Another way that companies can better address claims fraud is by promoting and providing excellent, proactive customer service, including resources that may alleviate the perceived motivation or pressure angle of the fraud triangle. For example, companies that front timely partial claims payments for home or business damage immediately after a storm—even when a loss is not fully documented and coverage determined—may lessen a claimant’s anxiety about immediate expenses after a serious loss and reduce that person’s motivation to file fake claims or request unduly high payment for damage.
Some concrete steps companies can take to speed the claims process and, ultimately, help minimize motivation for fraud can include developing clear and concise claims reporting forms, online claims submission process for immediate review, and issuing prefunded debit/credit cards for upfront emergency living and remediation expenses. Employee and customer service assistance hotlines and customer assistance representatives for specific claims—like nurse case managers to assist with back-to-work management in workers’ compensation cases—also can help reassure claimants that their claims will be taken care of, which in turn minimizes fraud temptation.

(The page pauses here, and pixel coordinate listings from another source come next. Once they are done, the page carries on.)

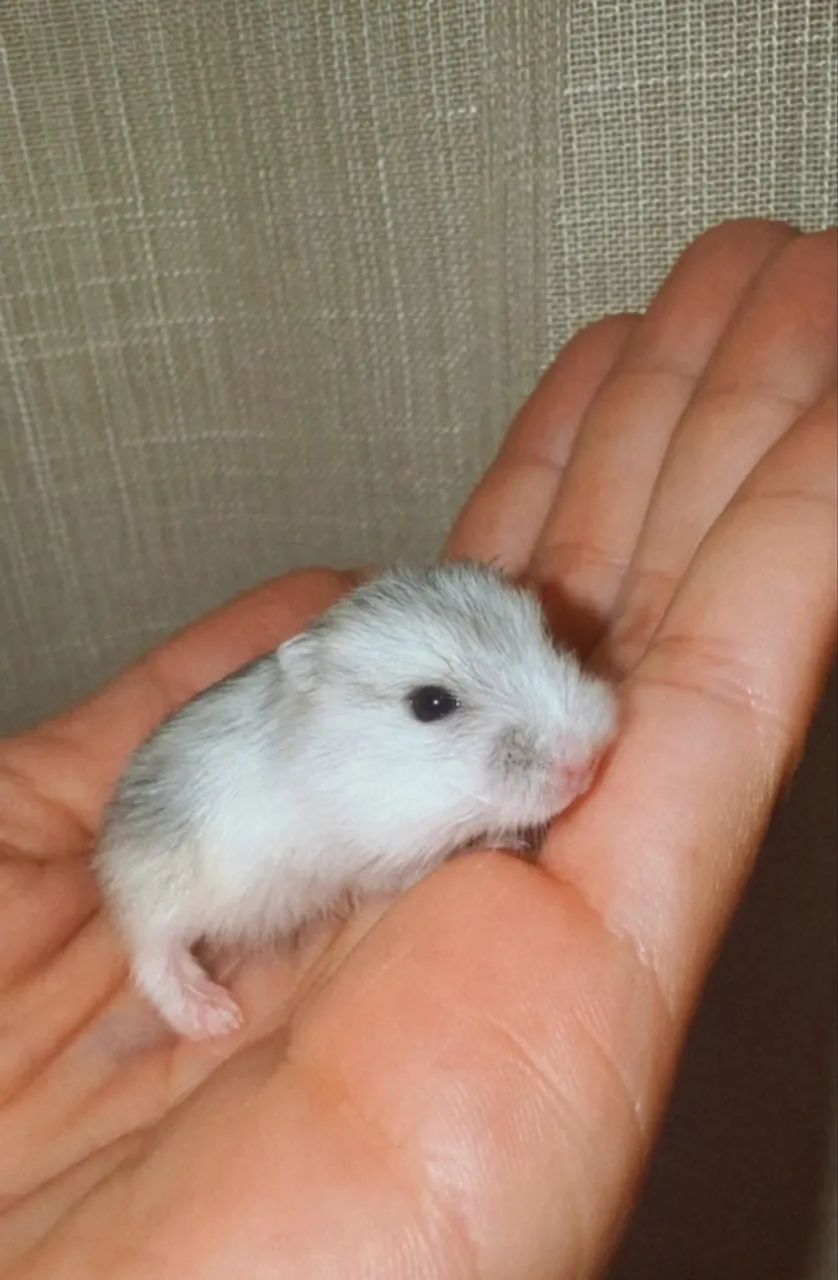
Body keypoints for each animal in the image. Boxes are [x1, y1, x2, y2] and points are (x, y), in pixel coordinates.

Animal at [95, 563, 617, 1039]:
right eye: (431, 704)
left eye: (548, 639)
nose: (583, 765)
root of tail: (108, 844)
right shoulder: (381, 854)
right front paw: (503, 842)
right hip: (159, 890)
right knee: (153, 956)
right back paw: (214, 1016)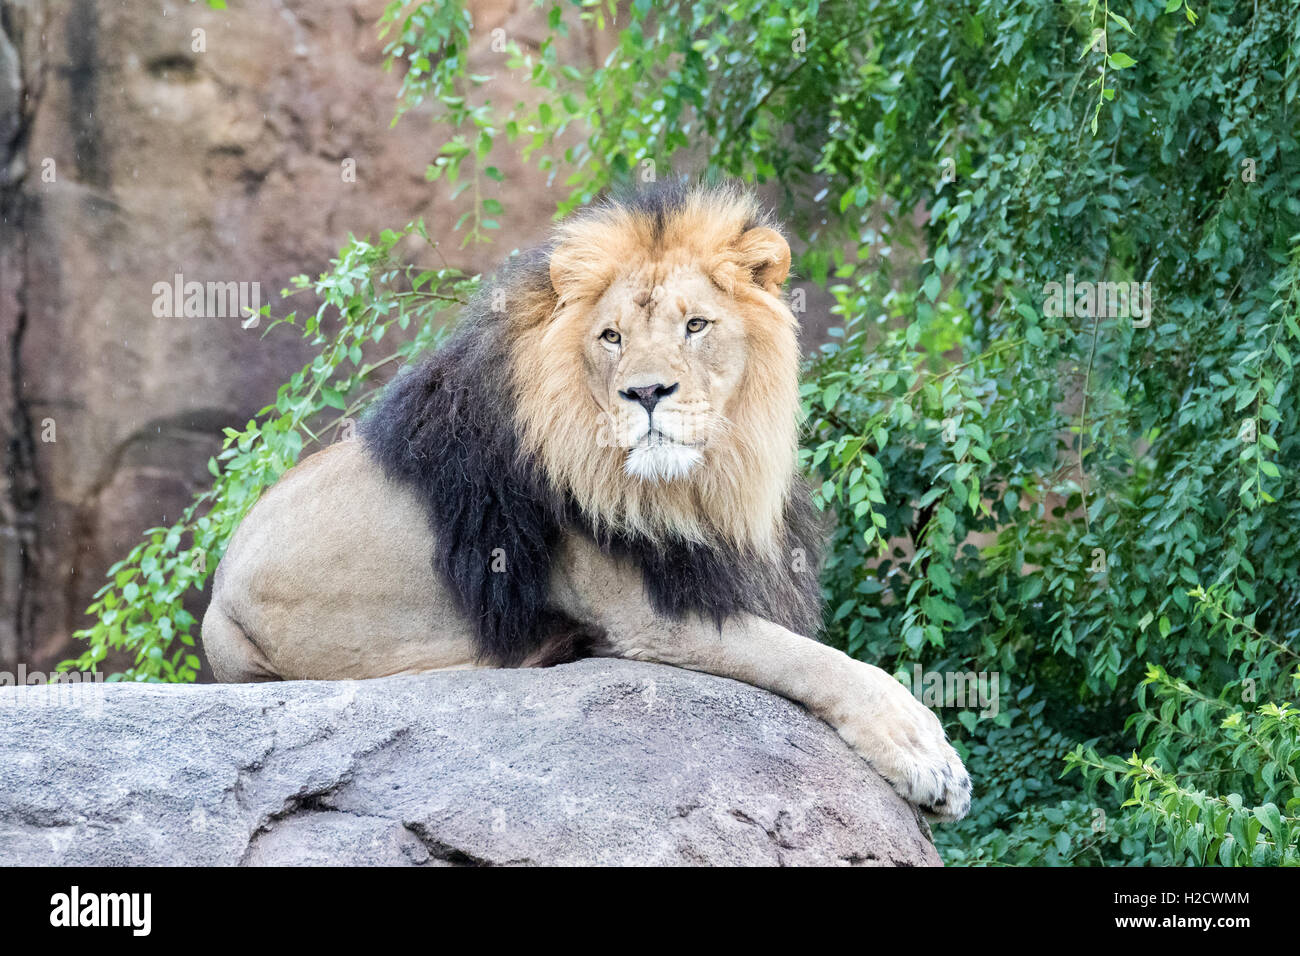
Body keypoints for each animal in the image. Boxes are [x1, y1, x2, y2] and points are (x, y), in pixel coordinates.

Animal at [202, 180, 972, 822]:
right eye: (612, 337)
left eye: (696, 325)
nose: (646, 392)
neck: (702, 482)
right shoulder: (650, 616)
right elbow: (821, 663)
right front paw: (930, 760)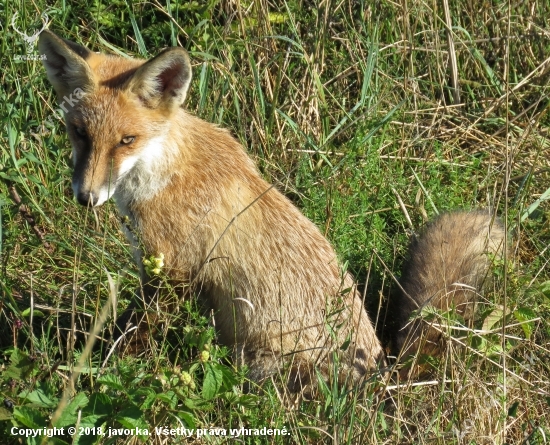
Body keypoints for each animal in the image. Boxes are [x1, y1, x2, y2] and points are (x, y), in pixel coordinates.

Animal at [40, 30, 508, 386]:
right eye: (79, 133)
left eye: (126, 140)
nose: (86, 197)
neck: (163, 170)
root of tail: (382, 373)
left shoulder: (171, 272)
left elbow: (132, 338)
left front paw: (101, 372)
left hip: (256, 362)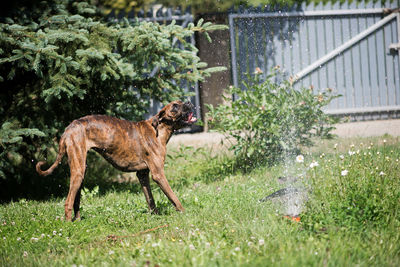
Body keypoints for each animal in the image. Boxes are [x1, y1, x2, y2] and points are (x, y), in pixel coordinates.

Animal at [35, 100, 197, 222]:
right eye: (175, 106)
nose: (190, 102)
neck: (159, 129)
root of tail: (68, 129)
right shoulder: (158, 175)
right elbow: (174, 197)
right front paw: (184, 213)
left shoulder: (142, 175)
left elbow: (150, 199)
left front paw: (155, 216)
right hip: (78, 173)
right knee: (68, 202)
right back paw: (69, 225)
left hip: (80, 172)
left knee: (76, 201)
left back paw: (78, 221)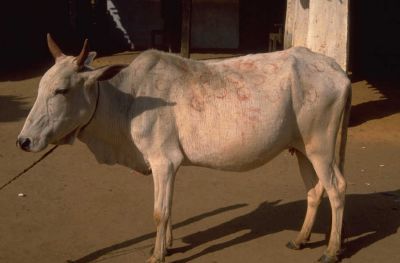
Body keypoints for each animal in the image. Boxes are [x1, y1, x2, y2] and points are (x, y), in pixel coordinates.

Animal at [18, 35, 350, 263]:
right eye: (40, 87)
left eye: (61, 90)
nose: (24, 141)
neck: (128, 100)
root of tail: (337, 70)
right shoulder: (169, 166)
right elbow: (169, 208)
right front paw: (167, 244)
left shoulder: (163, 161)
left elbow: (159, 212)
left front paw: (157, 254)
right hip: (302, 148)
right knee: (314, 190)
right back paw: (301, 238)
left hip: (320, 146)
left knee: (336, 188)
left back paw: (332, 250)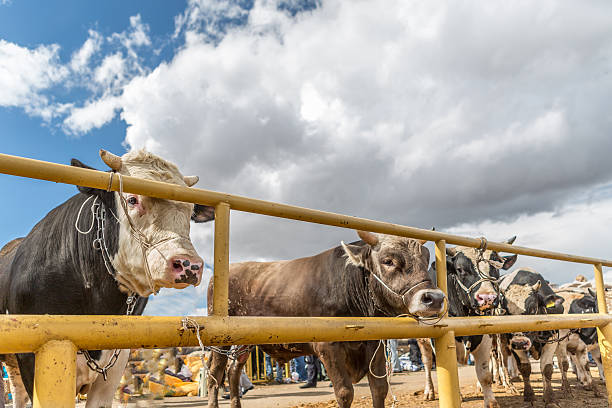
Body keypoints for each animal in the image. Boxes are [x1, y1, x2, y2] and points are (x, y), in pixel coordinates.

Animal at [206, 231, 444, 408]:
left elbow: (379, 389)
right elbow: (345, 392)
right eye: (388, 260)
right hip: (220, 340)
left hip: (244, 342)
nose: (434, 298)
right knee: (215, 375)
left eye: (426, 259)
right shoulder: (328, 346)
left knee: (233, 371)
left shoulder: (373, 344)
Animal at [416, 239, 516, 408]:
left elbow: (484, 374)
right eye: (460, 269)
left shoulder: (485, 338)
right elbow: (451, 371)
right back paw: (429, 391)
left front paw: (491, 401)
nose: (487, 298)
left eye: (495, 267)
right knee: (428, 363)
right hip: (422, 340)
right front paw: (457, 395)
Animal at [500, 268, 568, 408]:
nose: (520, 343)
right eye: (507, 313)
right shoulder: (512, 342)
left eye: (532, 309)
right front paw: (529, 396)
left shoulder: (552, 339)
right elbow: (525, 368)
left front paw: (550, 398)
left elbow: (546, 368)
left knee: (562, 362)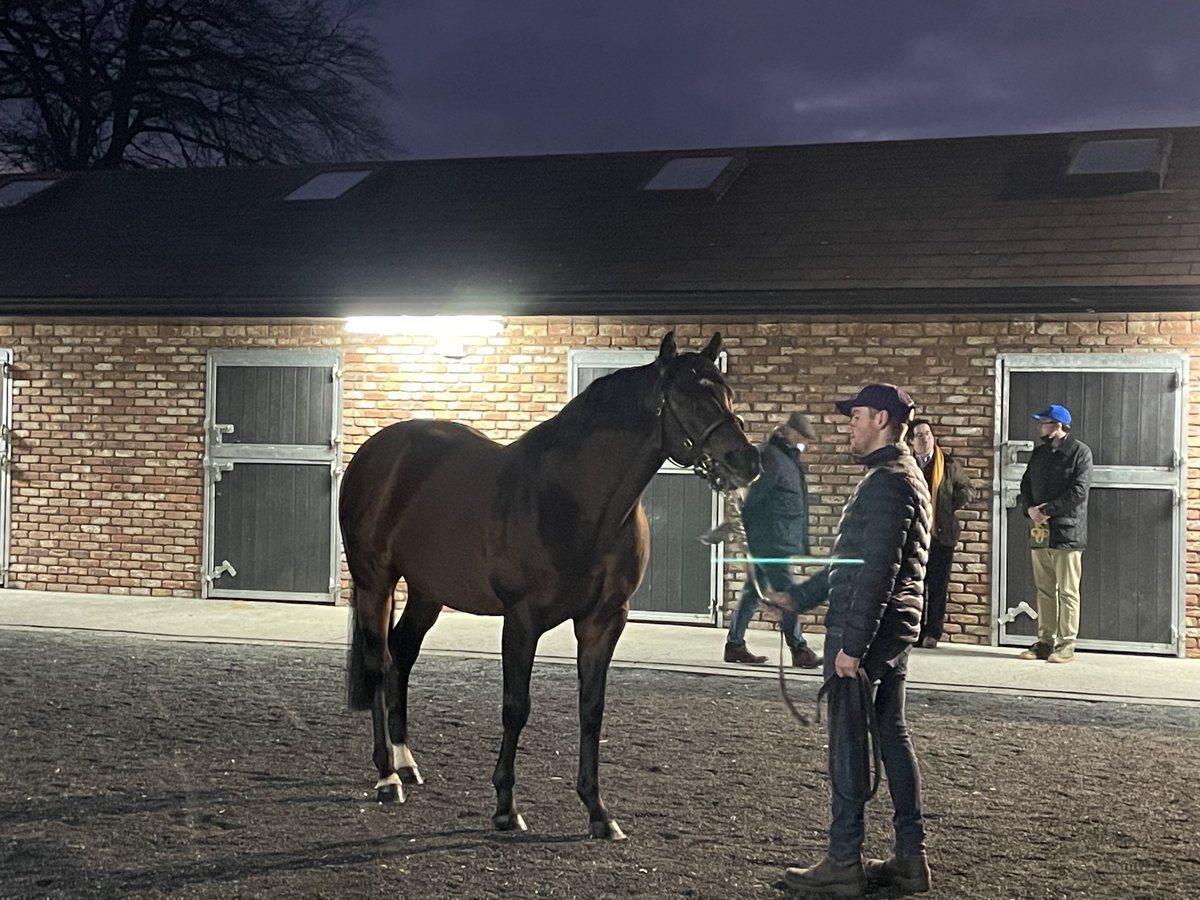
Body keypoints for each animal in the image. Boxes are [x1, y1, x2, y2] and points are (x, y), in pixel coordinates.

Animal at [337, 331, 760, 840]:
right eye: (688, 396)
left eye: (727, 392)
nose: (747, 460)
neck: (575, 500)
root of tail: (375, 453)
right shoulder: (522, 620)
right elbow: (516, 707)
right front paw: (506, 806)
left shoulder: (604, 621)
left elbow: (592, 709)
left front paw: (599, 812)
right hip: (374, 580)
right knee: (379, 663)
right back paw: (386, 777)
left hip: (427, 592)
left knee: (402, 652)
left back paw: (406, 762)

When an opportunity for fraud is identified and blocked so that fraud is either prevented or caught in an early stage, significant dollars, time, and effort are saved. Companies eliminate the need to reconstruct fraudulent transactions, track down the con, and pursue extensive efforts to reclaim overpaid funds. Eliminating opportunity for claims fraud requires maintaining solid internal controls and communicating policies to employees, vendors, and partner entities. Proactive auditing, frequent claims file peer reviews, and careful verification of all claims payments are foundational requirements that must be supported with sufficient monetary and human resources as well as by top levels of management. Fraud prevention expenses should be considered an investment, not simply a drain on resources.
A fraudster’s perception of opportunity not only can be based on circumstances and the physical environment but also is tied to whether the individual believes she will be caught. Fraud is less likely to occur in areas and in companies where there is an expectation and history of punishment. One suggestion frequently promoted by antifraud organizations is the establishment of fraud hotlines and whistleblowing mechanisms such as anonymous online fraud tip forms. Another is to release information to the public about specific prosecutions and punishment of fraudsters by specific companies. Highly publicizing fraud-fighting efforts and ensuring that fraud is seriously penalized not only will help limit the perceived opportunity for fraud, but also it can help build the insurer’s reputation as a company that cracks down on crime.
Understanding the Fraud Triangle Theory can be a powerful tool in claims fraud risk management and prevention. Removing just one element of the triangle reduces the likelihood and frequency of illegitimate claims or activities and, ultimately, will help improve the claims department’s bottom line.